薛慧笑了笑,随口说:“还是让王副主任和文娟去吧,他们刚刚参加过有关王喜问题的处理,熟悉情况。”
大姐笑了笑,没有动身,只是向那边看着,又过了一会,才说:“他,被监视了。”
薛慧翻了一下眼皮,说:“在我没有接到正式通知之前,他还是王副主任。”说完,开门进屋去了。
大姐捂着嘴,笑了笑,回办公室向礼事房报人名去了。
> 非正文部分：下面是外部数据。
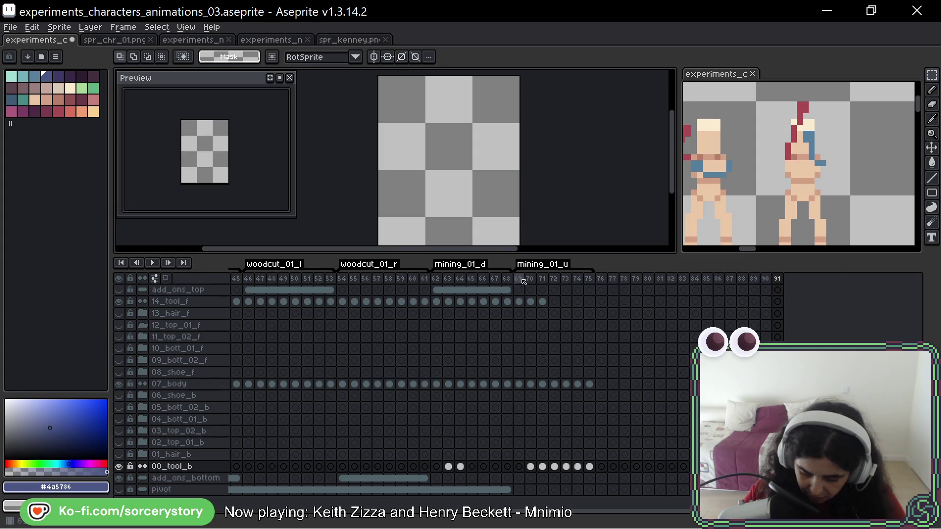
# - Tag frames 76–82 as mining_01_l, then select the frames after it
pyautogui.click(601, 279)
pyautogui.moveTo(611, 280); pyautogui.dragTo(671, 280)
pyautogui.rightClick(671, 280)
而薛慧再也坚持不住了,把后背靠在门上,开始骂起表妹庄雪飞来:“死妮子,你就那么想死啊,不听姐的话,不听姐的话,白让你吃俺娘的奶水了,死妮子,不听话,找不到男人的死妮子……”或许这就是女人的天性,总是要骂上几句才能缓和一下自己的情绪。骂着骂着,薛慧又笑了起来,看了看表,才10点钟,离王水德说的午时,还有两个小时呢,说不定他们就回来了呢。
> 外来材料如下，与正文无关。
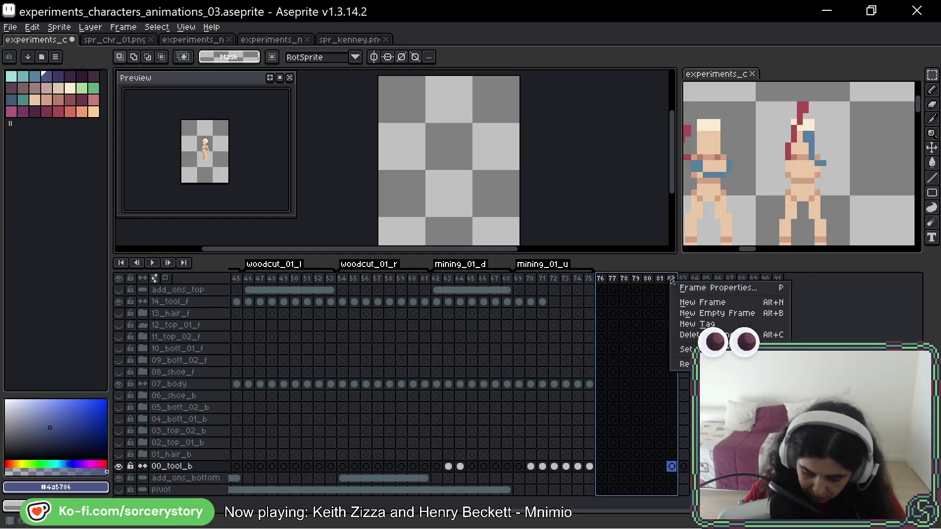
pyautogui.click(696, 323)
就在这时,走廊里热闹了起来,原来陈建斌把司马格一通好骂,司马格在陈建斌面前无言以对,只好带上他的队伍,仓皇撤退了。而陈建斌已经知道前妻薛慧回到了办公室,还故意问了一声坐在办公室里的那位留守大姐:“大姐,看到俺老薛没?”
没想到,那位大姐没听出来是什么意思,竟然故作惊讶地说:“没啊,没啊,陈局长,薛主任一大早就出去了,一大早就出去了,啊,你要是找她啊,给她打个电话,呵呵,是不是跟着文娟他们下去搞官宣去了啊。现在这年头,尽出些怪事,这老百姓啊,又不懂什么科学道理,还不知道是咋想的呢。呵呵,我和李香云住一个小区,昨天晚上下荷花雪的时候,他家里人说,李香云是被人暗害死的,实在是太冤枉了,所以老天才在这七月流火的天气下起大雪来。呵呵,当然,这肯定是迷信,封建迷信,怎么能把普通的光学运动,当成什么灵异现象呢?有你陈局长在,怎么可能有什么冤案发生呢?你说,是不是?”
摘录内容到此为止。